Tangier disease is caused by mutations in the gene encoding ATP-binding cassette transporter 1

Abstract

Tangier disease (TD) was first discovered nearly 40 years ago in two siblings living on Tangier Island¹. This autosomal co-dominant condition is characterized in the homozygous state by the absence of HDL-cholesterol (HDL-C) from plasma, hepatosplenomegaly, peripheral neuropathy and frequently premature coronary artery disease¹ (CAD). In heterozygotes, HDL-C levels are about one-half those of normal individuals¹. Impaired cholesterol efflux from macrophages leads to the presence of foam cells throughout the body, which may explain the increased risk of coronary heart disease in some TD families². We report here refining of our previous linkage of the TD gene³ to a 1-cM region between markers D9S271 and D9S1866 on chromosome 9q31, in which we found the gene encoding human ATP cassette-binding transporter 1 (ABC1). We also found a change in ABC1 expression level on cholesterol loading of phorbol ester-treated THP1 macrophages, substantiating the role of ABC1 in cholesterol efflux.

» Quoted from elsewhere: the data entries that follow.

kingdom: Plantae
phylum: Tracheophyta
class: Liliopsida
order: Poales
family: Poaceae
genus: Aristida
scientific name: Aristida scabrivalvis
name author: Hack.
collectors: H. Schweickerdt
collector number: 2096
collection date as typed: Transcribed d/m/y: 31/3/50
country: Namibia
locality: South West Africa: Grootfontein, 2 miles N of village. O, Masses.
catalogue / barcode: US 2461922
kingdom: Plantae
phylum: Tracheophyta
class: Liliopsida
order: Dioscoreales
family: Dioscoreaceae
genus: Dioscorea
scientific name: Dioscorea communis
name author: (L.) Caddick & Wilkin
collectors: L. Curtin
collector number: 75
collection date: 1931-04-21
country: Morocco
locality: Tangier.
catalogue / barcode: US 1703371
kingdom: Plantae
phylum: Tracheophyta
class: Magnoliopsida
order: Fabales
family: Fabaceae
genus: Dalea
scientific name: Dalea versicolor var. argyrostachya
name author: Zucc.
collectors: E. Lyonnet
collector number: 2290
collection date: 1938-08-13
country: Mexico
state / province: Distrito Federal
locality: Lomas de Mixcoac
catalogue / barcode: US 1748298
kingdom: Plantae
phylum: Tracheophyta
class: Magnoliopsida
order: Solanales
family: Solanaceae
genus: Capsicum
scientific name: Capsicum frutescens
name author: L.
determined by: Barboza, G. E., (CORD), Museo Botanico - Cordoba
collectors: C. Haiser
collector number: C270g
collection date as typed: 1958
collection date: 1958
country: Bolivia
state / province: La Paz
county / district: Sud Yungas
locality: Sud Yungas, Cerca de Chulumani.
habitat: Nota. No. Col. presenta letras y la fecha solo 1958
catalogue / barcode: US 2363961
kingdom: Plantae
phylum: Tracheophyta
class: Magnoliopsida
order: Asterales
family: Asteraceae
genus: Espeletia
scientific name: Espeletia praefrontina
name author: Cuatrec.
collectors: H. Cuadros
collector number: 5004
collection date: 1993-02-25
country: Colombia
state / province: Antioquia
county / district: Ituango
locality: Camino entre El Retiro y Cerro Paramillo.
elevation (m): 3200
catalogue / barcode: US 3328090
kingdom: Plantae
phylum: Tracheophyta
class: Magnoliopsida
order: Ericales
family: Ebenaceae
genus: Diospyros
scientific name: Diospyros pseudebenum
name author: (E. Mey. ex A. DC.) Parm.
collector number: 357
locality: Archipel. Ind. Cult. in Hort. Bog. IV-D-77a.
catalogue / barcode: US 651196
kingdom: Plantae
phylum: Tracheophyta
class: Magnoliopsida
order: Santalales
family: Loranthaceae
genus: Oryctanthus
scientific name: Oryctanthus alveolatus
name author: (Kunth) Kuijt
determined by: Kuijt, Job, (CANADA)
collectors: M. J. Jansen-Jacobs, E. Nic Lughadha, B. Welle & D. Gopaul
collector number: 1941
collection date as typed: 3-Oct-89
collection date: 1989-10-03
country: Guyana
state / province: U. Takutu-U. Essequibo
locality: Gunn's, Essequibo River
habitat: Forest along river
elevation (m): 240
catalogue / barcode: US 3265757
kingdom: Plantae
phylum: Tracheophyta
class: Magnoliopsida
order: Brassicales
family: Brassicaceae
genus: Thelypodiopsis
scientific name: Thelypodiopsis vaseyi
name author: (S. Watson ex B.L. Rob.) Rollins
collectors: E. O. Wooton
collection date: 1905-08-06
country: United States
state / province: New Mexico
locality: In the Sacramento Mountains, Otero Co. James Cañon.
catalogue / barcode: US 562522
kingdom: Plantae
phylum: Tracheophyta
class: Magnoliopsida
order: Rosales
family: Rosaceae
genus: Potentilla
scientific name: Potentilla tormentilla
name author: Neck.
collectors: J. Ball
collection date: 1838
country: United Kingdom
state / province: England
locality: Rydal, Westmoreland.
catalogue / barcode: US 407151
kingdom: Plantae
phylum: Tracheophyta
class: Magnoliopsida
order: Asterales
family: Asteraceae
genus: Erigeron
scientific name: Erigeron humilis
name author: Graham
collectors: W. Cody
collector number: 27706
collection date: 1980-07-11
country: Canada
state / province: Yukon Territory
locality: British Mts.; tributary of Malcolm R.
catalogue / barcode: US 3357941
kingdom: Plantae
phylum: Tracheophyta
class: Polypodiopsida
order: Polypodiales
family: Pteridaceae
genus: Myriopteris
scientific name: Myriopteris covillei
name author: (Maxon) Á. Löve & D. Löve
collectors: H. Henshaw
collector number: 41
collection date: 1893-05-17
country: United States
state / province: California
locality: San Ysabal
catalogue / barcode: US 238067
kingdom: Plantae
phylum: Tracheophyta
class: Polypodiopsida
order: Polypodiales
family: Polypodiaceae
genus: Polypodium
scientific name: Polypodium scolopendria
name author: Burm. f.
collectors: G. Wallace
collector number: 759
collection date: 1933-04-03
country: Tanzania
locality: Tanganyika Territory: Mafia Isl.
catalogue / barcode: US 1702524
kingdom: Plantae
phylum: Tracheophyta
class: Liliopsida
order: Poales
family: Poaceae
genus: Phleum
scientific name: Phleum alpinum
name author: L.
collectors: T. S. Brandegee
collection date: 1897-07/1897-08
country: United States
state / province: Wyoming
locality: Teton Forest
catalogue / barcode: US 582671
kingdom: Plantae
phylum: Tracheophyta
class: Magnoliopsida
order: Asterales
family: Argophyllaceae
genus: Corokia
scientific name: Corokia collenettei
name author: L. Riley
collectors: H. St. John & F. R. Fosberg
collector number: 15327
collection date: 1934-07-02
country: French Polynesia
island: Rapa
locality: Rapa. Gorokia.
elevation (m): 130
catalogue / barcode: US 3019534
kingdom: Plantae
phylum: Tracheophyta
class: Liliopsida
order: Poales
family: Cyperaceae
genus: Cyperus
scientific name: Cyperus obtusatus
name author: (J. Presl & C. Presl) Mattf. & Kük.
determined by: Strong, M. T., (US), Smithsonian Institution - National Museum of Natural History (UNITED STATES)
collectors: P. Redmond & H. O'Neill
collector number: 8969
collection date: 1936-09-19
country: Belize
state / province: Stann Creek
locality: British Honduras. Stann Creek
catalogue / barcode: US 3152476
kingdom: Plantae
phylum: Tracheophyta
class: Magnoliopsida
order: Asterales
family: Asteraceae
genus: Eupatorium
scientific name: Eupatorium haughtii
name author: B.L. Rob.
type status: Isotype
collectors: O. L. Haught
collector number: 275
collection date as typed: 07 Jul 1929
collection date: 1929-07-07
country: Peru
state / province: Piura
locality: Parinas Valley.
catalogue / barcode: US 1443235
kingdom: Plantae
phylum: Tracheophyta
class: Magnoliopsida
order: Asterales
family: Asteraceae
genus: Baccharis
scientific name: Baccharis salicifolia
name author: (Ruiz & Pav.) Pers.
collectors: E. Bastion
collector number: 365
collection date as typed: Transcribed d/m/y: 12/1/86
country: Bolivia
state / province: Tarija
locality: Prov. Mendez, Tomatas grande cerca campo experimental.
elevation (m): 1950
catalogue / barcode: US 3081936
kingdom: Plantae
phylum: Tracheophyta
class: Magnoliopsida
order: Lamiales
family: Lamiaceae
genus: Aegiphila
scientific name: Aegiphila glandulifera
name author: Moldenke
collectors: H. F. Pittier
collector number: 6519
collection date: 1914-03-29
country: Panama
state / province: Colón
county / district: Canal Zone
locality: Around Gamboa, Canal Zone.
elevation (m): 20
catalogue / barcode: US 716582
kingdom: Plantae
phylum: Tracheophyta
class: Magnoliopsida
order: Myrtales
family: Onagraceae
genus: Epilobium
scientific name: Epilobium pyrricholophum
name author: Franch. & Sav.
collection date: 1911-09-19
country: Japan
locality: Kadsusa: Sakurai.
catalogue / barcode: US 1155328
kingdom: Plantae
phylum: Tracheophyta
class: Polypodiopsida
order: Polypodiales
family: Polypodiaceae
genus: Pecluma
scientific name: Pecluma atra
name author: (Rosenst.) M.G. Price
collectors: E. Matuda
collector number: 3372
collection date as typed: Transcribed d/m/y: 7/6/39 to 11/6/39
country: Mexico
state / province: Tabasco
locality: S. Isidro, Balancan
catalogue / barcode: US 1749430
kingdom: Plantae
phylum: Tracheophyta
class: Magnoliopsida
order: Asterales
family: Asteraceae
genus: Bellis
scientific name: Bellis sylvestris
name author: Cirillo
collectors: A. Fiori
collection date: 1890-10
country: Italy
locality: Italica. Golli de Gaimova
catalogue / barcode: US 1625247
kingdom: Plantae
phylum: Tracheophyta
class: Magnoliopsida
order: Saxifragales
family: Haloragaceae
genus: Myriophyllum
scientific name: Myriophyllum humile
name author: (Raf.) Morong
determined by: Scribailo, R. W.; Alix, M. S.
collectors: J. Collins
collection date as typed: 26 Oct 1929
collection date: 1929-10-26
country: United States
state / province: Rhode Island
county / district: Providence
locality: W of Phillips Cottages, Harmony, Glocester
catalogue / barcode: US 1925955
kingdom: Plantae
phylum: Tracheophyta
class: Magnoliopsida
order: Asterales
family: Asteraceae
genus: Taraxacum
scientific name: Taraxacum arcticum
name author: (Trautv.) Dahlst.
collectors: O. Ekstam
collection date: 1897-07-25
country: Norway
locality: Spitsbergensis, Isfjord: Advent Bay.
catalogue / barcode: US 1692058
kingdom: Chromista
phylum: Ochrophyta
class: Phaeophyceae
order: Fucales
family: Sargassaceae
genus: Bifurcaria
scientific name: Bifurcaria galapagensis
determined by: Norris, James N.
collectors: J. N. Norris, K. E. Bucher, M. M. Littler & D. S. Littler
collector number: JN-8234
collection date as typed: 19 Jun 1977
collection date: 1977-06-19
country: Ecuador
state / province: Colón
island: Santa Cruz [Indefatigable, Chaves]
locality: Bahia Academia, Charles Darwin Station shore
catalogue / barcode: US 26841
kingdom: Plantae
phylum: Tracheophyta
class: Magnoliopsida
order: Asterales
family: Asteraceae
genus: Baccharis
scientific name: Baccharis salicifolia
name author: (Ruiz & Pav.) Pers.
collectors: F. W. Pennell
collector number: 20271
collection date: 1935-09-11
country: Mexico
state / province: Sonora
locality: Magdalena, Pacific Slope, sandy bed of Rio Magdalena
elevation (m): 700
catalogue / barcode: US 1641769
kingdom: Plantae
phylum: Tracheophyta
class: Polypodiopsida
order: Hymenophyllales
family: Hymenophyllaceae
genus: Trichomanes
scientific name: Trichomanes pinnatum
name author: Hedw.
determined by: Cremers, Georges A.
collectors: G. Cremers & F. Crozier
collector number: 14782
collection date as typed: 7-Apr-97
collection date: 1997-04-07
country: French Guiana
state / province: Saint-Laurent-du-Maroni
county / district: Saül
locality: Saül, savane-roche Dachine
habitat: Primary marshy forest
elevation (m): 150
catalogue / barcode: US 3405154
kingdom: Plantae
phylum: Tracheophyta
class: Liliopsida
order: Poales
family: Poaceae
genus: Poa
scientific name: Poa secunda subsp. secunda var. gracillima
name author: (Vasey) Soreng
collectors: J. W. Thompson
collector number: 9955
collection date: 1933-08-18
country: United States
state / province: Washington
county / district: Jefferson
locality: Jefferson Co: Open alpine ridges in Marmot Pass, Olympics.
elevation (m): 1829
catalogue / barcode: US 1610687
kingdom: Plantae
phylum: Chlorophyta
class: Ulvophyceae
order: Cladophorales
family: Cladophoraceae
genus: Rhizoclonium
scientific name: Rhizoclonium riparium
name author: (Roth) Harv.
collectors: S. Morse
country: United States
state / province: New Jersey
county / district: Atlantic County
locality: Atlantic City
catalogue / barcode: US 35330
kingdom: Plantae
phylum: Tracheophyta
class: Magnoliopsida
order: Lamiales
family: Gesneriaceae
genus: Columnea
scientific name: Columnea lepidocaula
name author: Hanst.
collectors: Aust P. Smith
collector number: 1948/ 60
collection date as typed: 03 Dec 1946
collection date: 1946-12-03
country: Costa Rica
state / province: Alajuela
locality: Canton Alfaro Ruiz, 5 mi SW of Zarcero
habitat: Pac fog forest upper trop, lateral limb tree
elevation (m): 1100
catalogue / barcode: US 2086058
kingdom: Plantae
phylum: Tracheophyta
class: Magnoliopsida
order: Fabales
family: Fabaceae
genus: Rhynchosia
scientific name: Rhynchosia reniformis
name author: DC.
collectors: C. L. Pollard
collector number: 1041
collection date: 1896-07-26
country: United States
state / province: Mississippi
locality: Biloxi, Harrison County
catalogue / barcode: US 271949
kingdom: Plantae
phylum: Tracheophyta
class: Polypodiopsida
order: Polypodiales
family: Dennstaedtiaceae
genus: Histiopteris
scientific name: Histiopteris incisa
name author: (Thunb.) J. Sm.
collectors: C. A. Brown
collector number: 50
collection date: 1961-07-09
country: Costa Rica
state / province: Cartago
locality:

We cloned the full-length cDNA and sequenced the gene in two unrelated families with four TD homozygotes. In the first pedigree, a 1-bp deletion in exon 13, resulting in truncation of the predicted protein to approximately one-fourth of its normal size, co-segregated with the disease phenotype. An in-frame insertion-deletion in exon 12 was found in the second family. Our findings indicate that defects in ABC1, encoding a member of the ABC transporter superfamily, are the cause of TD.